I want to hit back and hit back hard. I want to hit so far below the belt that even Larry Flynt can't find the nether-regions. I want to be the Princess of Punishment against every individual who steered us down into this national sinkhole, and all their well-meaning but thoroughly gullible and misguided followers - the "19-percenters" who reliably fall for the fear and smear, year after year. But that's the hurt speaking. At this point, we Democrats should be about conciliation and healing. I recognize that in my higher self. So why do I want to keep with the brickbats? To see them suffer as I have suffered, over the derelict direction the arch-conservatives have taken us? To force-feed them a taste of their own medicine so they'll learn how it feels to be on the receiving end? And would that make any difference?
Hard to say. But I know what SHOULD happen.
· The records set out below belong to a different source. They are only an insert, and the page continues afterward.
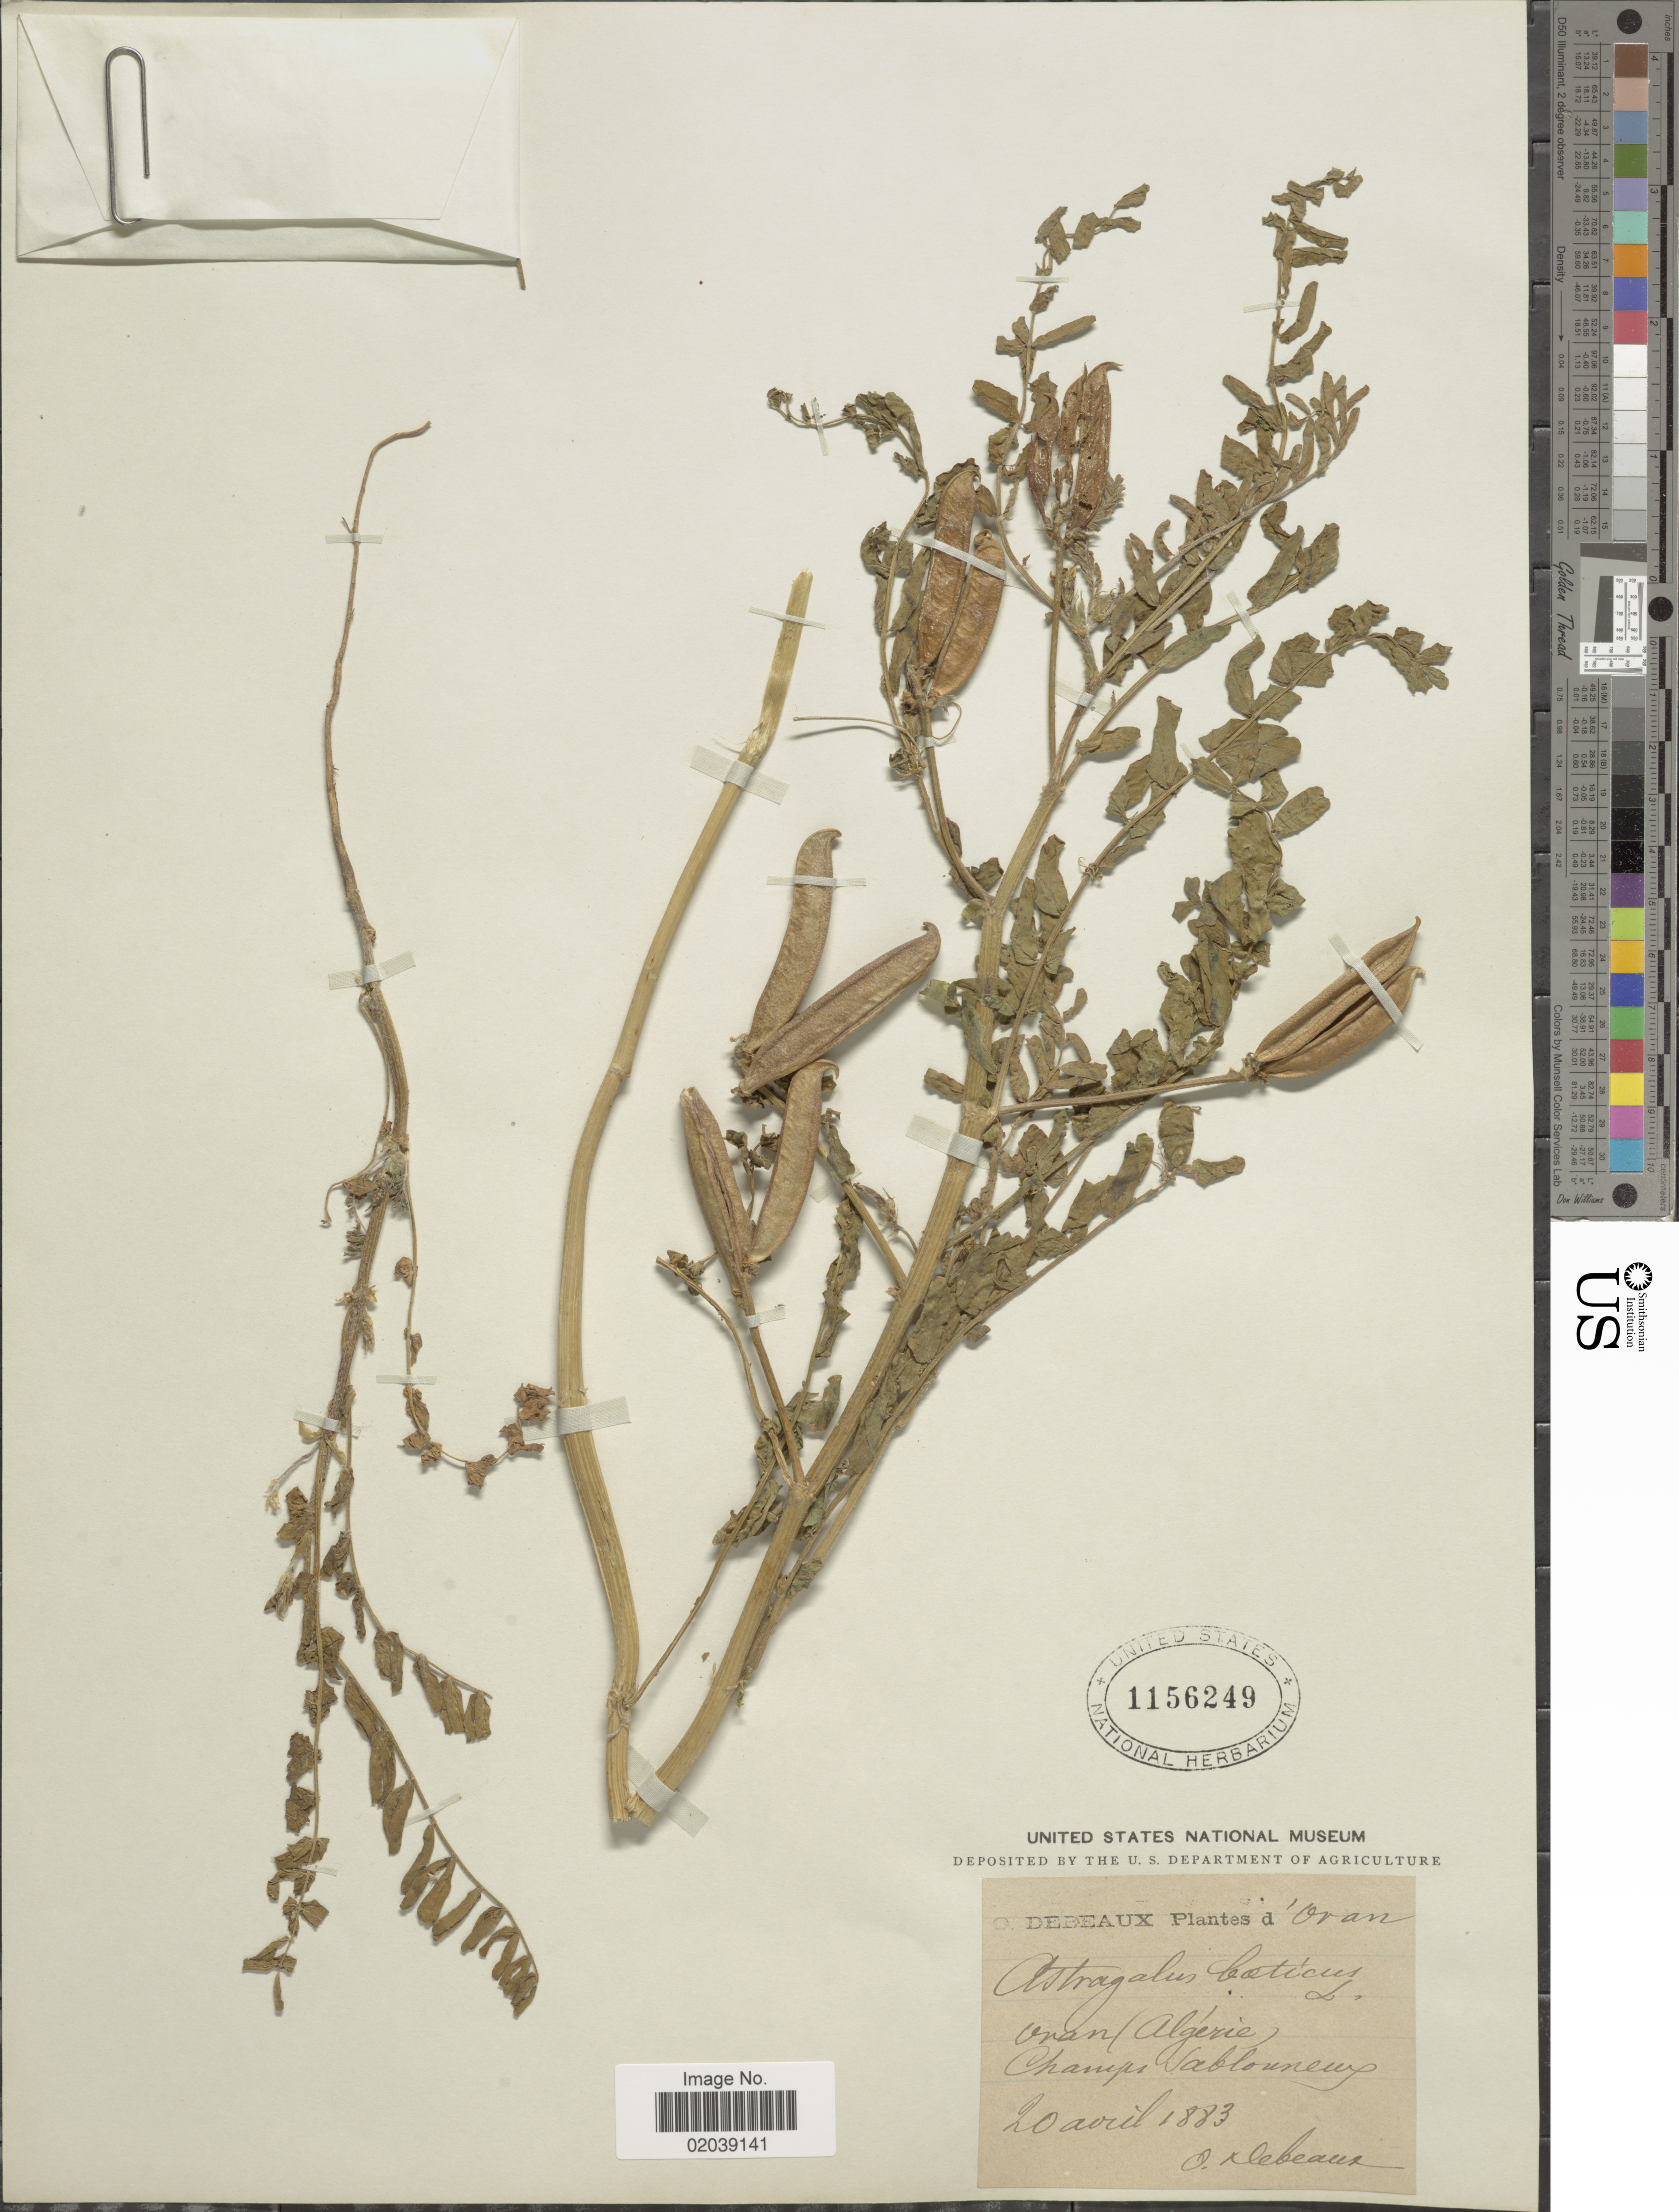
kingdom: Plantae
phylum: Tracheophyta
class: Magnoliopsida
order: Fabales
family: Fabaceae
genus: Astragalus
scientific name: Astragalus baeticus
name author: L.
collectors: O. Debeaux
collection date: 1883-04-20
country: Algeria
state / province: Oran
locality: Champs Sablonneux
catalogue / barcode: US 1156249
Perhaps this really is the dawn of a whole new era - OUR "Morning in America," when we begin to pull our tortured nation out of the muck of fear, lies, and inner torment. The organized ugliness we've endured for so long has to stop. We Democrats aren't supposed to be cloning it in our own image and likeness - especially when we seem so adept at proving we're not as good at it as the Republicans are. At this point, I don't think going negative will help Clinton win many converts, nor will it help us as liberals and Democrats if we stay at each other's throats. Perhaps it's time to take a cue from the way Obama is gaining ground as the heat turns up. He keeps his head, almost a zen master as he blocks, bobs, weaves, and deflects Clinton's every incoming jab. I wish I could do that, get over myself and my yearning to lash out and seek revenge. I hope we Democrats can do so as a collective, particularly as we move through the rest of this very key year. We have to remember that Hillary is NOT the enemy, nor are her true believers. Rather, the adversary is the GOP ticket we'll face once we settle on our own nominees.
It'll take me awhile to get beyond the emotional battery I've felt under the "leadership" of the Bush regime and its armies of scheming enablers, wrongdoers and character assassins. They've rendered us all walking wounded, and boy, would a large part of me ever love to return the favor. We need the best of both our two chieftains - Hillary AND Barack - and everybody behind both of them to win back the White House not simply for the Democratic Party but for all the rest of us, not just the pirates, the corporatists, the corner-cutters, the cronies, the extremists, the have-alreadys, and the have-mores.
My higher self is still working on taking full command for the sake of this greater gain. I'll be wrestling with this long after we Dems stop wrestling with each other.